(Selected excerpt)

Flamboyant owner Jorge Vergara had gloated about their first leg win and promised his side would silence the Bombonera by winning the return as well.

Vergara's wind-ups are regarded as good-natured fun in the tamer world of Mexican domestic soccer but he clearly miscalculated when he tried it on Boca's fanatical players and supporters.

BAUTISTA ATTACKED

Trouble broke out in the 79th minute when Boca midfielder Raul Cascini head-butted Bautista, who raised four fingers at the crowd to remind them of the score.

This enraged the Boca players and sparked a brawl in which Baustista and Boca striker Martin Palermo were sent off.

Despite police protection, Bautista was punched from behind by a fan who had scaled the five-metre fencing around the field while missiles rained down on visiting goalkeeper Jesus Corona.

Referee Martin Vazquez took the players to the centre circle and, after waiting 20 minutes, attempted to restart the match despite Corona's pleas.

Television pictures vividly showed the look of sheer terror on the Mexican goalkeeper's face as he was coaxed back into the goal with a wall of Boca fans in the three-tier stand only two metres behind.

(End Selected excerpt)
(Available data)

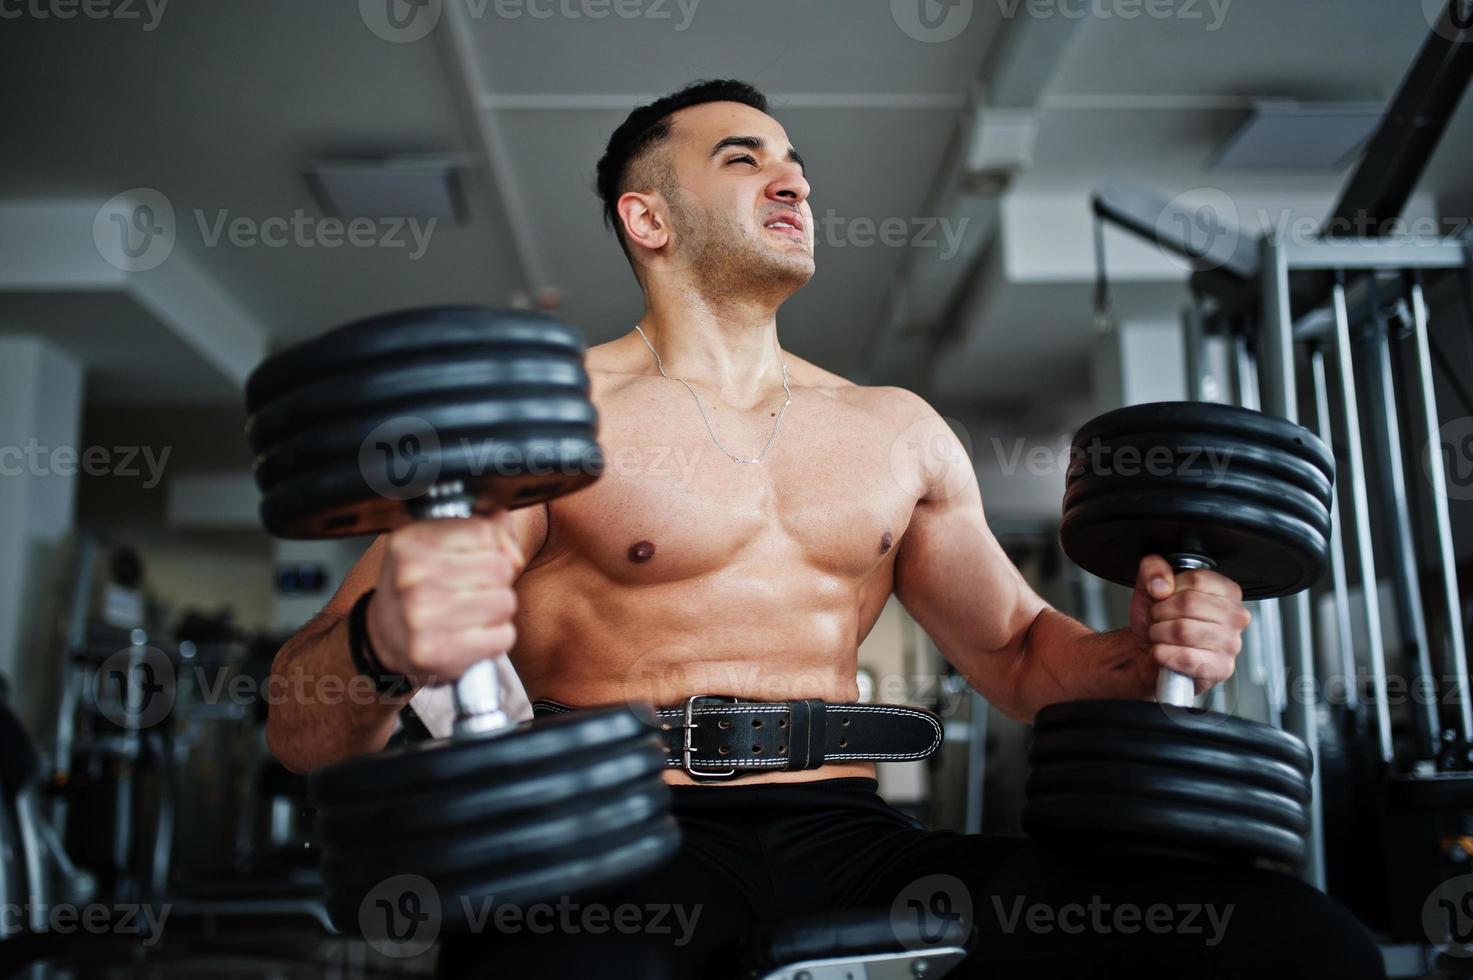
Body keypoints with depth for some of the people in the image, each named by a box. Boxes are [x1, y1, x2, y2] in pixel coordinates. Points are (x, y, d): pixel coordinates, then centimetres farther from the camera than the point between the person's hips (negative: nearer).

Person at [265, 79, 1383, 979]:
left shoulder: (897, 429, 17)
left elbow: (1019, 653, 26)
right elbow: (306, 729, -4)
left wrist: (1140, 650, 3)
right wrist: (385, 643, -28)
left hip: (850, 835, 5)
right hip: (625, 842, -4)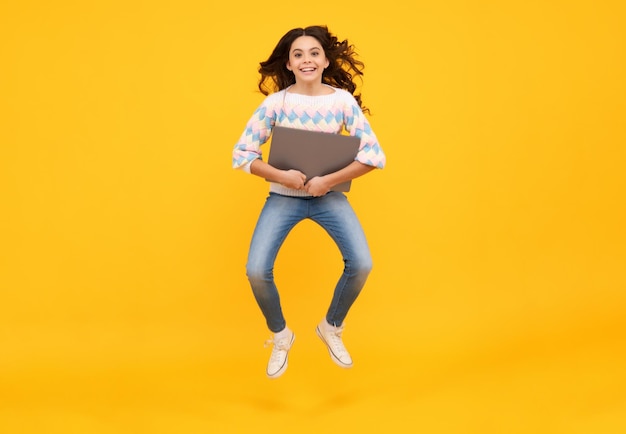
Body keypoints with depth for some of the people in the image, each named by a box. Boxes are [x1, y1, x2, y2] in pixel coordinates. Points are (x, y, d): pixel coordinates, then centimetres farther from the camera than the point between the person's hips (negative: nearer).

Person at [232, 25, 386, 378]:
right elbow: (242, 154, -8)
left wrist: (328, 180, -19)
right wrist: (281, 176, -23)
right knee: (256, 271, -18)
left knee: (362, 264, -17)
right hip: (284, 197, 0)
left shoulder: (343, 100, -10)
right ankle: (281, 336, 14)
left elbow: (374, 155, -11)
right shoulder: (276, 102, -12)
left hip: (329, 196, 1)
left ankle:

(End Available data)

Questions:
1. Transcribe the stretch of the match report from "Despite police protection, Bautista" through "two metres behind.".
2. According to the match report, in which minute did the trouble break out?

Activity answers:
1.
Despite police protection, Bautista was punched from behind by a fan who had scaled the five-metre fencing around the field while missiles rained down on visiting goalkeeper Jesus Corona.

Referee Martin Vazquez took the players to the centre circle and, after waiting 20 minutes, attempted to restart the match despite Corona's pleas.

Television pictures vividly showed the look of sheer terror on the Mexican goalkeeper's face as he was coaxed back into the goal with a wall of Boca fans in the three-tier stand only two metres behind.

2. The 79th minute.